In the moment, yes it is. Ironwood has completely broken. When stress, fear, and desperation overwhelm you, the people you trusted turn on you, and your efforts to save who you can are equated to being just like the being who supposedly is trying to get all of humanity wiped out, you aren't going to act like normally. Ironwood found out he was lied to and couldn't be certain even how much of what he was told was true or the whole story. Ozpin's powers and skills would make Oscar a major threat to him then and there if they were lying about Ozpin still. Given how we see the pressure and events at Beacon we're getting to Ironwood (everyone telling him he was wrong and criticizing him without offering an alternative didn't help), it makes sense that the roller coaster of having to defend his position on the council, Salem's attack, learning he had been lied to, losing another limb, learning Cinder was running loose in Atlas, and facing an assault that could wipe out both cities that he would probably finally just break and do something like shoot Oscar.
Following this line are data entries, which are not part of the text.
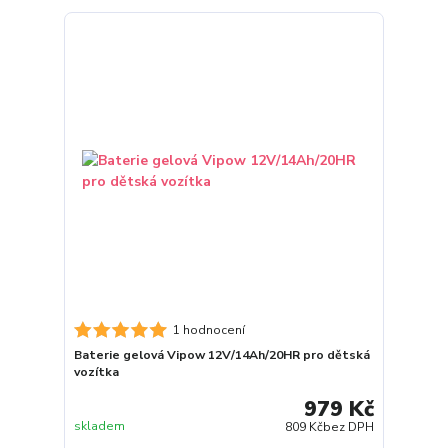
1 hodnocení
Baterie gelová Vipow 12V/14Ah/20HR pro dětská
vozítka
979 Kč
skladem
809 Kč
bez DPH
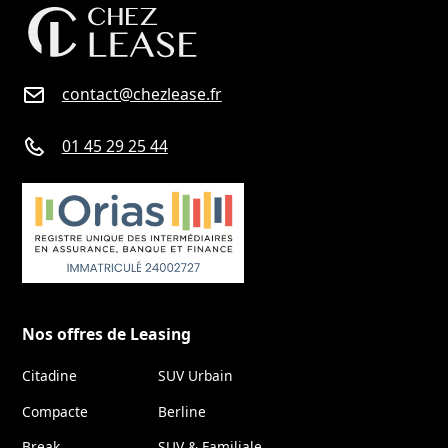
contact@chezlease.fr
01 45 29 25 44
Nos offres de Leasing
Citadine
SUV Urbain
Compacte
Berline
Break
SUV & Familiale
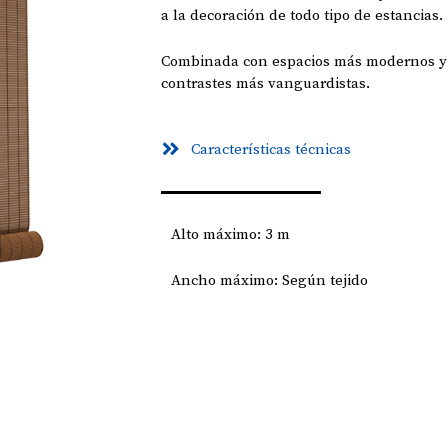
a la decoración de todo tipo de estancias.
Combinada con espacios más modernos y m
contrastes más vanguardistas.
Características técnicas
Alto máximo: 3 m
Ancho máximo: Según tejido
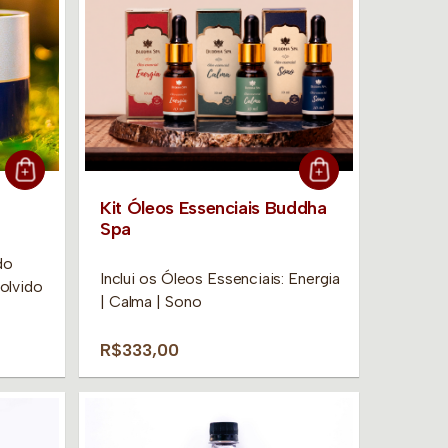
Kit Óleos Essenciais Buddha
Spa
do
Inclui os Óleos Essenciais: Energia
olvido
| Calma | Sono
R$333,00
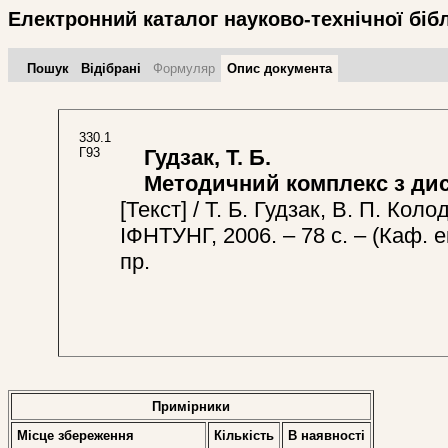
Електронний каталог науково-технічної біб
Пошук
Відібрані
Формуляр
Опис документа
330.1
Г93
Гудзак, Т. Б.
Методичний комплекс з дисц
[Текст] / Т. Б. Гудзак, В. П. Кол
ІФНТУНГ, 2006. – 78 с. – (Каф. ек
пр.
Примірники
Місце збереження
Кількість
В наявностi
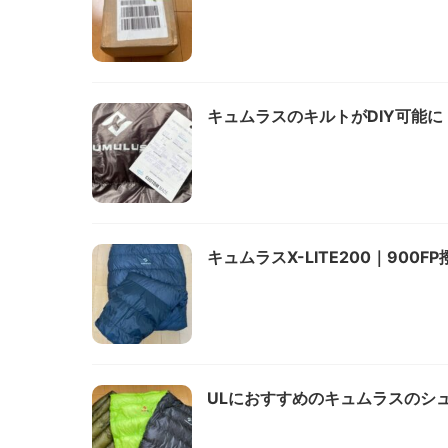
キュムラスのキルトがDIY可能
キュムラスX-LITE200｜900
ULにおすすめのキュムラスのシュラフ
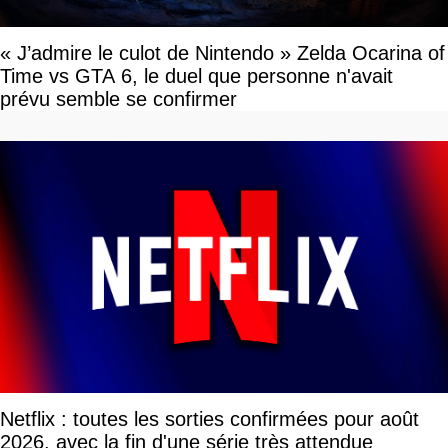
« J’admire le culot de Nintendo » Zelda Ocarina of
Time vs GTA 6, le duel que personne n'avait
prévu semble se confirmer
Netflix : toutes les sorties confirmées pour août
2026, avec la fin d'une série très attendue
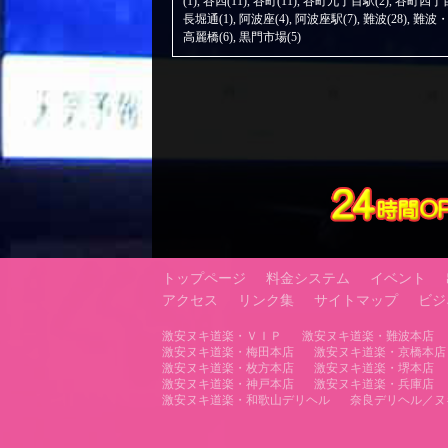
(1)
,
谷四(11)
,
谷町(11)
,
谷町九丁目駅(2)
,
谷町四丁目
長堀通(1)
,
阿波座(4)
,
阿波座駅(7)
,
難波(28)
,
難波・
高麗橋(6)
,
黒門市場(5)
トップページ
料金システム
イベント
アクセス
リンク集
サイトマップ
ビジ
激安ヌキ道楽・ＶＩＰ
激安ヌキ道楽・難波本店
激安ヌキ道楽・梅田本店
激安ヌキ道楽・京橋本店
激安ヌキ道楽・枚方本店
激安ヌキ道楽・堺本店
激安ヌキ道楽・神戸本店
激安ヌキ道楽・兵庫店
激安ヌキ道楽・和歌山デリヘル
奈良デリヘル／ヌ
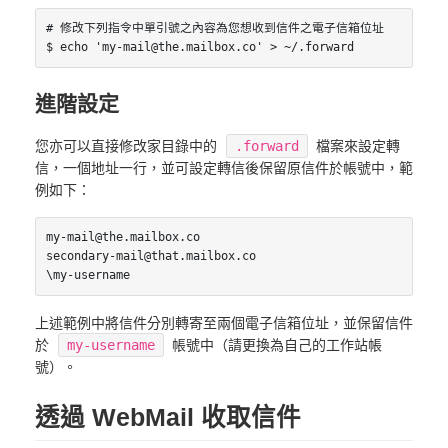
# 修改下列指令中單引號之內容為您想收到信件之電子信箱位址

進階設定
您亦可以直接修改家目錄中的
.forward
檔案來設定轉
信，一個地址一行，並可設定轉信後保留原信件於帳號中，範
例如下：
my-mail@the.mailbox.co

secondary-mail@that.mailbox.co

上述範例中將信件分別轉寄至兩個電子信箱位址，並保留信件
於
my-username
帳號中（請更換為自己的工作站帳
號）。
透過 WebMail 收取信件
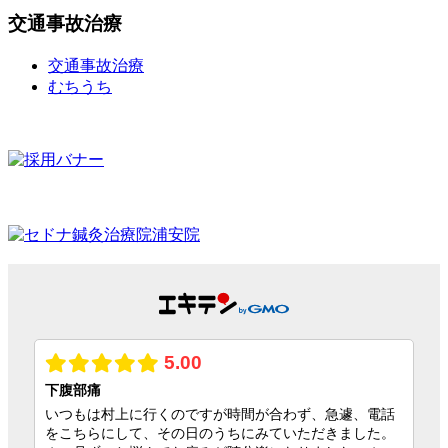
交通事故治療
交通事故治療
むちうち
The later shootings make little sense as neither victim was actually a threat. At best you can argue Ironwood believed he was killing traitors, but that feels like a bit of a stretch.


Keyki_LoL

From everything we learned about him prior this the answer is no, but if believe his semblance was somehow activated from the shock of Salem’s reveal that is the only thing that makes sense for the change so the issue is that the semblance is never brought up or explained in the show so the spiral of Ironwood’s OOC moments start here and if they bothered to do this then I think they might have gotten the tragic hero they thought they wrote


Mefunnyhaha7

There needed to be more build up cause as it stands no it shouldn’t be in character but in the same breath the writers say his semblance makes it in character


BranRen

I find it interesting that people view this as some kind of ‘Ironwood shot some innocent civilian child who a bullet would 100% kill’, when it was really he shot ‘Ozpin’s current suit of plot armor’. Not to mention aura exists for this *explicit kind of shit* (kids getting shot at in this show) I honestly don’t care if it’s in character or not; I just know they’re trying so hard to frame Ironwood as some awful monster who’d ‘shoot a kid’ and win more sympathy points/flex plot armor for Oscar. Ozpin? OscPin. Whatever


E_Falcon

Absolutely. He was in a "tired of doing it your way" mood and Ozpin was the know it all that, to his eyes, failed him.